- Exercise details
Strip out all images, then restate the data verbatim.

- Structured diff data
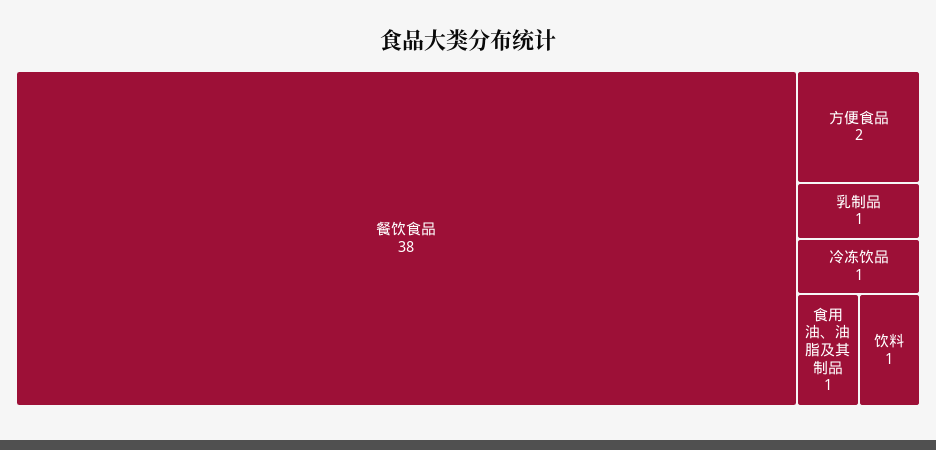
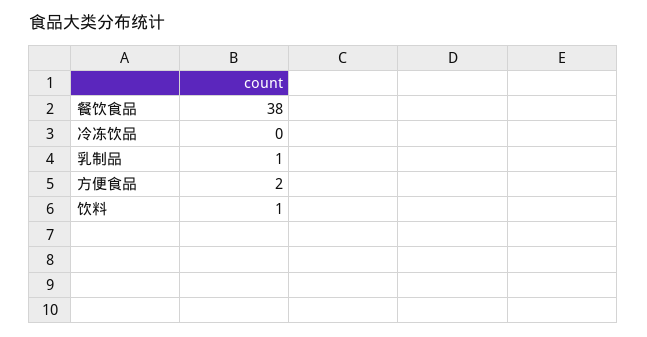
  {
    "餐饮食品": 38,
    "方便食品": 2,
    "乳制品": 1,
-   "冷冻饮品": 1,
+   "冷冻饮品": 0,
-   "食用油、油脂及其制品": 1,
    "饮料": 1
  }

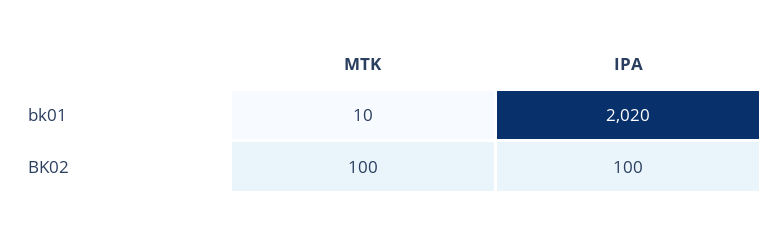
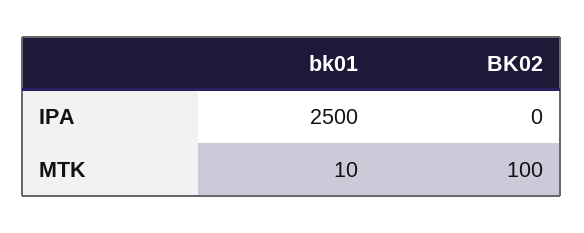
  {
    "MTK": {
      "bk01": 10,
      "BK02": 100
    },
    "IPA": {
-     "bk01": 2020,
+     "bk01": 2500,
-     "BK02": 100
+     "BK02": 0
    }
  }

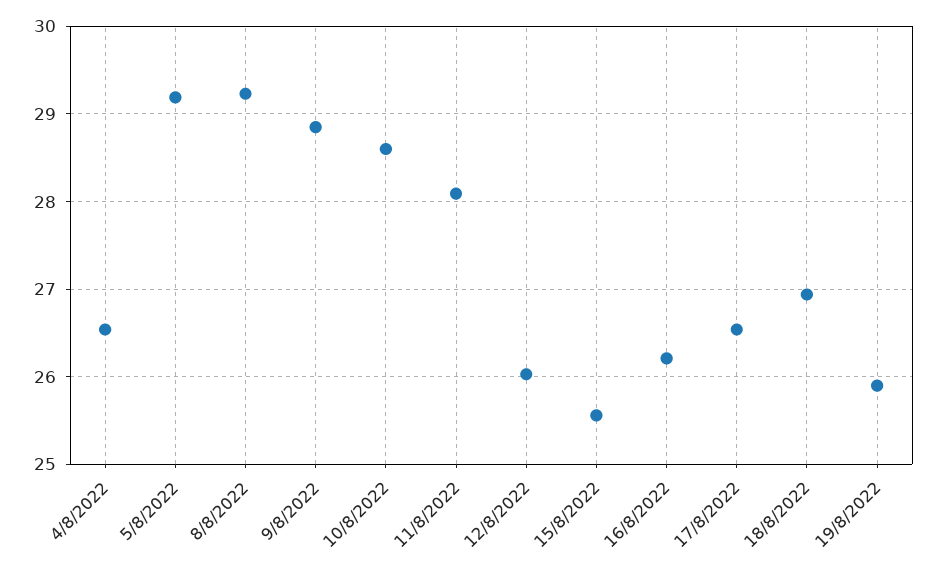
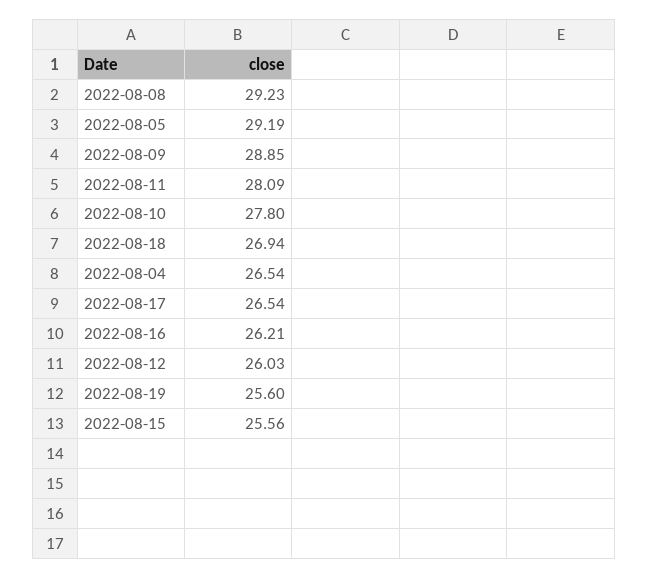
  {
    "4/8/2022": 26.54,
    "5/8/2022": 29.19,
    "8/8/2022": 29.23,
    "9/8/2022": 28.85,
-   "10/8/2022": 28.6,
+   "10/8/2022": 27.8,
    "11/8/2022": 28.09,
    "12/8/2022": 26.03,
    "15/8/2022": 25.56,
    "16/8/2022": 26.21,
    "17/8/2022": 26.54,
    "18/8/2022": 26.94,
-   "19/8/2022": 25.9
+   "19/8/2022": 25.6
  }

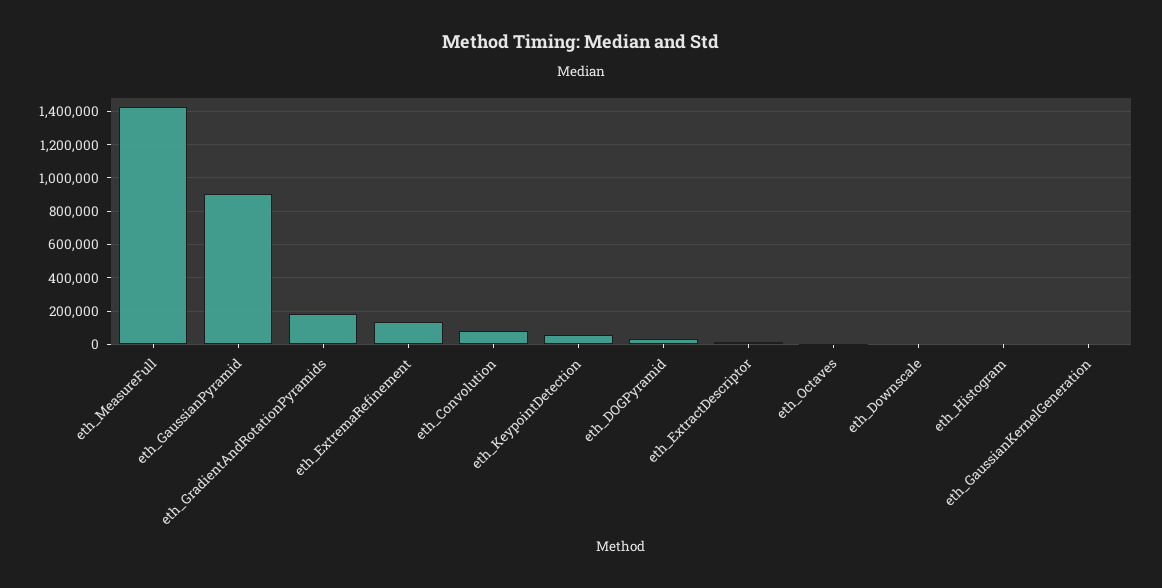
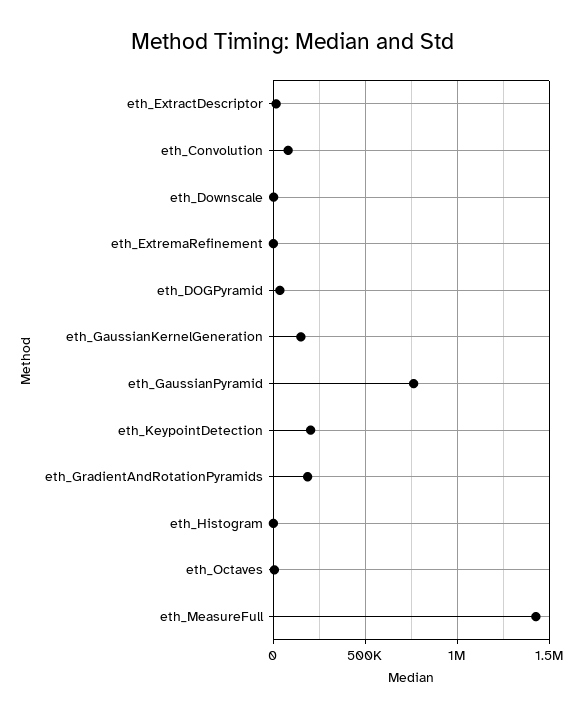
  {
    "eth_MeasureFull": 1450000,
-   "eth_GaussianPyramid": 900000,
+   "eth_GaussianPyramid": 750000,
    "eth_GradientAndRotationPyramids": 200000,
-   "eth_ExtremaRefinement": 150000,
+   "eth_ExtremaRefinement": 0,
    "eth_Convolution": 100000,
-   "eth_KeypointDetection": 50000,
+   "eth_KeypointDetection": 200000,
    "eth_DOGPyramid": 50000,
    "eth_ExtractDescriptor": 0,
    "eth_Octaves": 0,
    "eth_Downscale": 0,
    "eth_Histogram": 0,
-   "eth_GaussianKernelGeneration": 0
+   "eth_GaussianKernelGeneration": 150000
  }

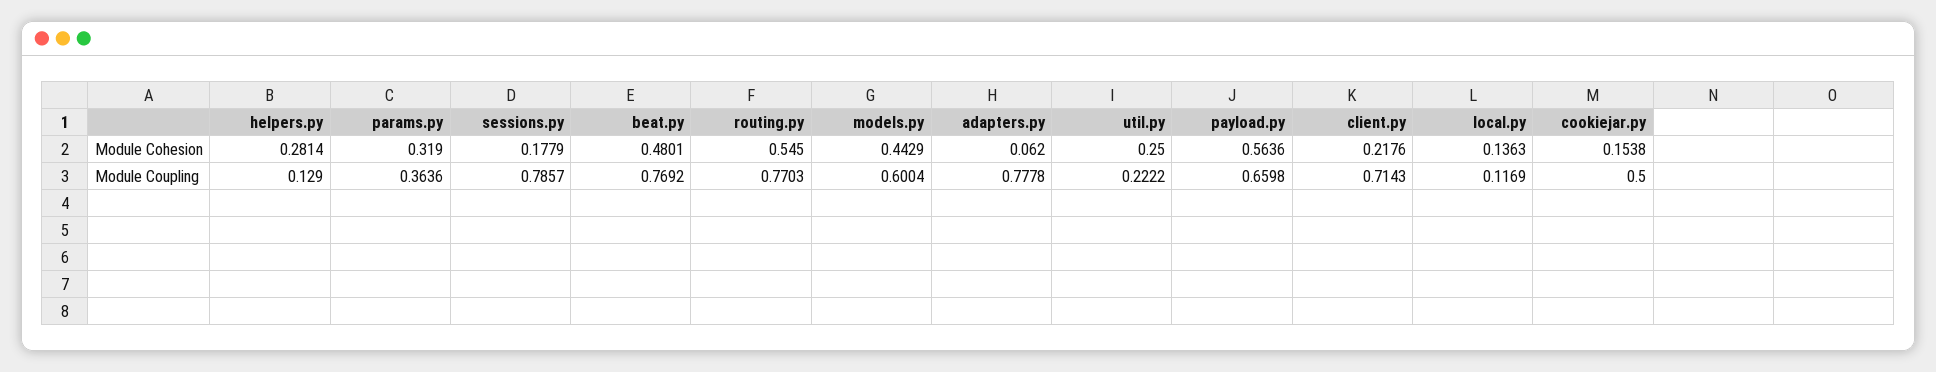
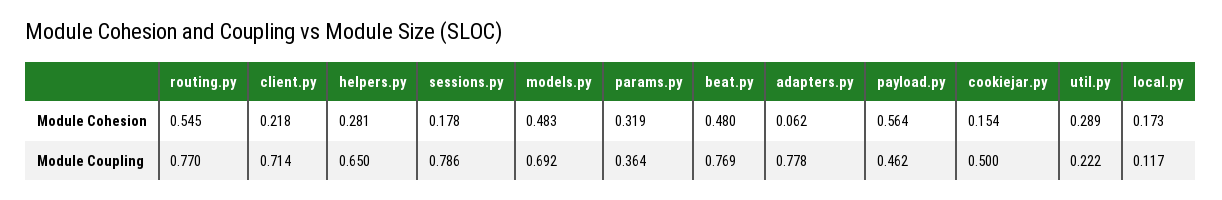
  {
    "helpers.py": {
      "Module Cohesion": 0.2814,
-     "Module Coupling": 0.129
+     "Module Coupling": 0.65
    },
    "params.py": {
      "Module Cohesion": 0.319,
      "Module Coupling": 0.3636
    },
    "sessions.py": {
      "Module Cohesion": 0.1779,
      "Module Coupling": 0.7857
    },
    "beat.py": {
      "Module Cohesion": 0.4801,
      "Module Coupling": 0.7692
    },
    "routing.py": {
      "Module Cohesion": 0.545,
      "Module Coupling": 0.7703
    },
    "models.py": {
-     "Module Cohesion": 0.4429,
+     "Module Cohesion": 0.483,
-     "Module Coupling": 0.6004
+     "Module Coupling": 0.692
    },
    "adapters.py": {
      "Module Cohesion": 0.062,
      "Module Coupling": 0.7778
    },
    "util.py": {
-     "Module Cohesion": 0.25,
+     "Module Cohesion": 0.289,
      "Module Coupling": 0.2222
    },
    "payload.py": {
      "Module Cohesion": 0.5636,
-     "Module Coupling": 0.6598
+     "Module Coupling": 0.462
    },
    "client.py": {
      "Module Cohesion": 0.2176,
      "Module Coupling": 0.7143
    },
    "local.py": {
-     "Module Cohesion": 0.1363,
+     "Module Cohesion": 0.173,
      "Module Coupling": 0.1169
    },
    "cookiejar.py": {
      "Module Cohesion": 0.1538,
      "Module Coupling": 0.5
    }
  }

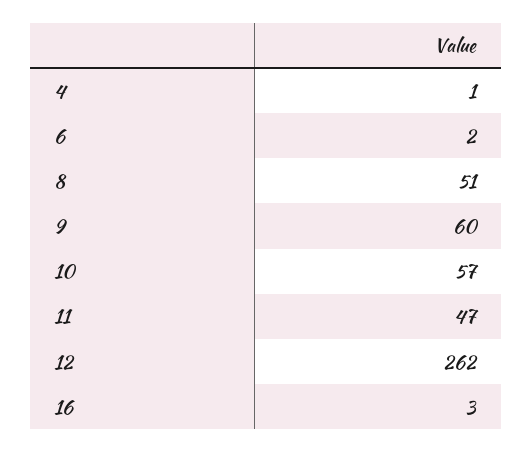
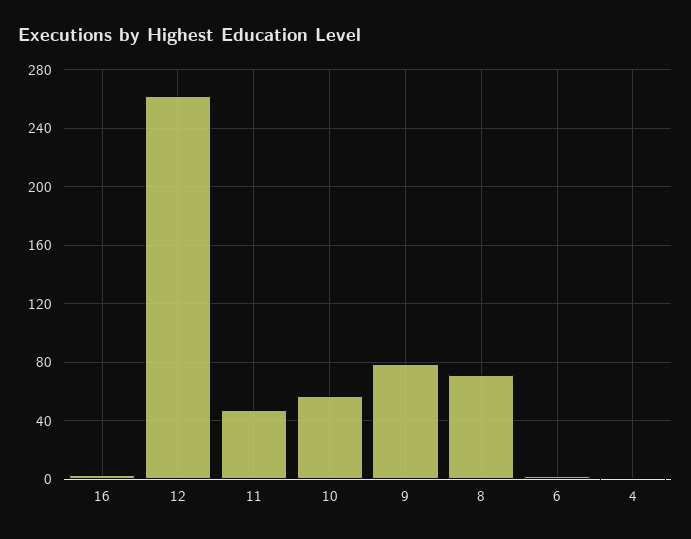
  {
    "4": 1,
    "6": 2,
-   "8": 51,
+   "8": 70,
-   "9": 60,
+   "9": 80,
    "10": 57,
    "11": 47,
    "12": 262,
    "16": 3
  }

- Output of the exercise
  {
    "餐饮食品": 38,
    "方便食品": 2,
    "乳制品": 1,
-   "冷冻饮品": 1,
+   "冷冻饮品": 0,
-   "食用油、油脂及其制品": 1,
    "饮料": 1
  }

  {
    "MTK": {
      "bk01": 10,
      "BK02": 100
    },
    "IPA": {
-     "bk01": 2020,
+     "bk01": 2500,
-     "BK02": 100
+     "BK02": 0
    }
  }

  {
    "4/8/2022": 26.54,
    "5/8/2022": 29.19,
    "8/8/2022": 29.23,
    "9/8/2022": 28.85,
-   "10/8/2022": 28.6,
+   "10/8/2022": 27.8,
    "11/8/2022": 28.09,
    "12/8/2022": 26.03,
    "15/8/2022": 25.56,
    "16/8/2022": 26.21,
    "17/8/2022": 26.54,
    "18/8/2022": 26.94,
-   "19/8/2022": 25.9
+   "19/8/2022": 25.6
  }

  {
    "eth_MeasureFull": 1450000,
-   "eth_GaussianPyramid": 900000,
+   "eth_GaussianPyramid": 750000,
    "eth_GradientAndRotationPyramids": 200000,
-   "eth_ExtremaRefinement": 150000,
+   "eth_ExtremaRefinement": 0,
    "eth_Convolution": 100000,
-   "eth_KeypointDetection": 50000,
+   "eth_KeypointDetection": 200000,
    "eth_DOGPyramid": 50000,
    "eth_ExtractDescriptor": 0,
    "eth_Octaves": 0,
    "eth_Downscale": 0,
    "eth_Histogram": 0,
-   "eth_GaussianKernelGeneration": 0
+   "eth_GaussianKernelGeneration": 150000
  }

  {
    "helpers.py": {
      "Module Cohesion": 0.2814,
-     "Module Coupling": 0.129
+     "Module Coupling": 0.65
    },
    "params.py": {
      "Module Cohesion": 0.319,
      "Module Coupling": 0.3636
    },
    "sessions.py": {
      "Module Cohesion": 0.1779,
      "Module Coupling": 0.7857
    },
    "beat.py": {
      "Module Cohesion": 0.4801,
      "Module Coupling": 0.7692
    },
    "routing.py": {
      "Module Cohesion": 0.545,
      "Module Coupling": 0.7703
    },
    "models.py": {
-     "Module Cohesion": 0.4429,
+     "Module Cohesion": 0.483,
-     "Module Coupling": 0.6004
+     "Module Coupling": 0.692
    },
    "adapters.py": {
      "Module Cohesion": 0.062,
      "Module Coupling": 0.7778
    },
    "util.py": {
-     "Module Cohesion": 0.25,
+     "Module Cohesion": 0.289,
      "Module Coupling": 0.2222
    },
    "payload.py": {
      "Module Cohesion": 0.5636,
-     "Module Coupling": 0.6598
+     "Module Coupling": 0.462
    },
    "client.py": {
      "Module Cohesion": 0.2176,
      "Module Coupling": 0.7143
    },
    "local.py": {
-     "Module Cohesion": 0.1363,
+     "Module Cohesion": 0.173,
      "Module Coupling": 0.1169
    },
    "cookiejar.py": {
      "Module Cohesion": 0.1538,
      "Module Coupling": 0.5
    }
  }

  {
    "4": 1,
    "6": 2,
-   "8": 51,
+   "8": 70,
-   "9": 60,
+   "9": 80,
    "10": 57,
    "11": 47,
    "12": 262,
    "16": 3
  }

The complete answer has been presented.